| What needs to be done |
The data below holds the lines to copy: everything from the line containing "最近修訂: 2022-08-24" to the line containing "為了讓更多人參與並了解器官捐贈、安寧療護、大體捐贈，", both ends included, set down exactly.

| Data excerpts |
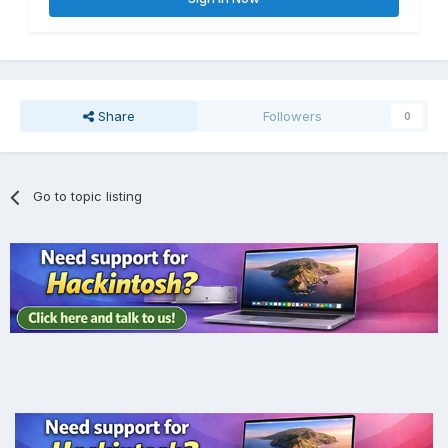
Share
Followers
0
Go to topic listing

--

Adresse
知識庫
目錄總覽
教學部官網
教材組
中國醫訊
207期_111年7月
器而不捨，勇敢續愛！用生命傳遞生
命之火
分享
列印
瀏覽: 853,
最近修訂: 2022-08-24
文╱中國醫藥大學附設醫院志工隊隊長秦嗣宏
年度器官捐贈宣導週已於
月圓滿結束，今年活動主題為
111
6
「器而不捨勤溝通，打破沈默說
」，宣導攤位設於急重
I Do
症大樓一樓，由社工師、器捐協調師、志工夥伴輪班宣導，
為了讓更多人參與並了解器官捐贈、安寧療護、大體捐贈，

* * *

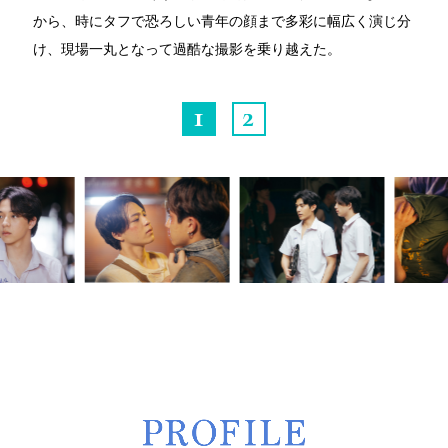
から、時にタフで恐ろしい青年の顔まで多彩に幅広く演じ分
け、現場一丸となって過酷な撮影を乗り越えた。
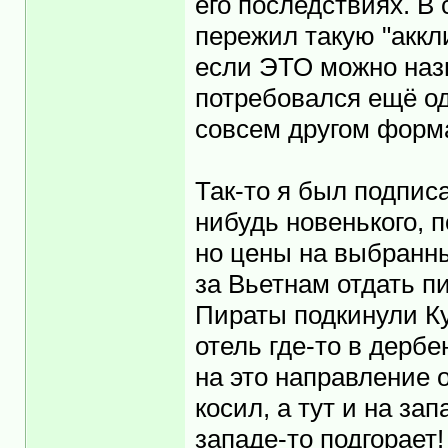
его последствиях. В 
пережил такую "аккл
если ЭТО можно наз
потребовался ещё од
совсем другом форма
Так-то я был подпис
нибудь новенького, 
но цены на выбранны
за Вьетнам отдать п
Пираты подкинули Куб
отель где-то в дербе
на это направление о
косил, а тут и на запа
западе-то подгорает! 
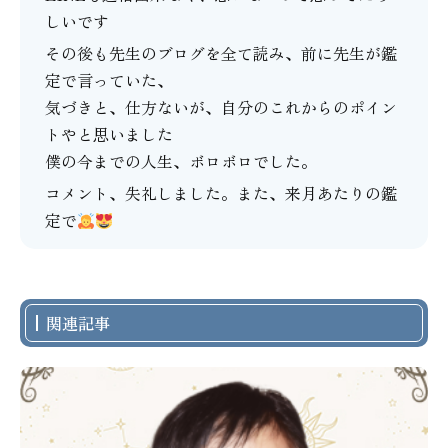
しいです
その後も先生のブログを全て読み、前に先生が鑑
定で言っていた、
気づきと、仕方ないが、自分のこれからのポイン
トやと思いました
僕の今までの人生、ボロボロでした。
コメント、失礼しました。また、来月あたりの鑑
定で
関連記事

| Written answer |
最近修訂: 2022-08-24
文╱中國醫藥大學附設醫院志工隊隊長秦嗣宏
年度器官捐贈宣導週已於
月圓滿結束，今年活動主題為
111
6
「器而不捨勤溝通，打破沈默說
」，宣導攤位設於急重
I Do
症大樓一樓，由社工師、器捐協調師、志工夥伴輪班宣導，
為了讓更多人參與並了解器官捐贈、安寧療護、大體捐贈，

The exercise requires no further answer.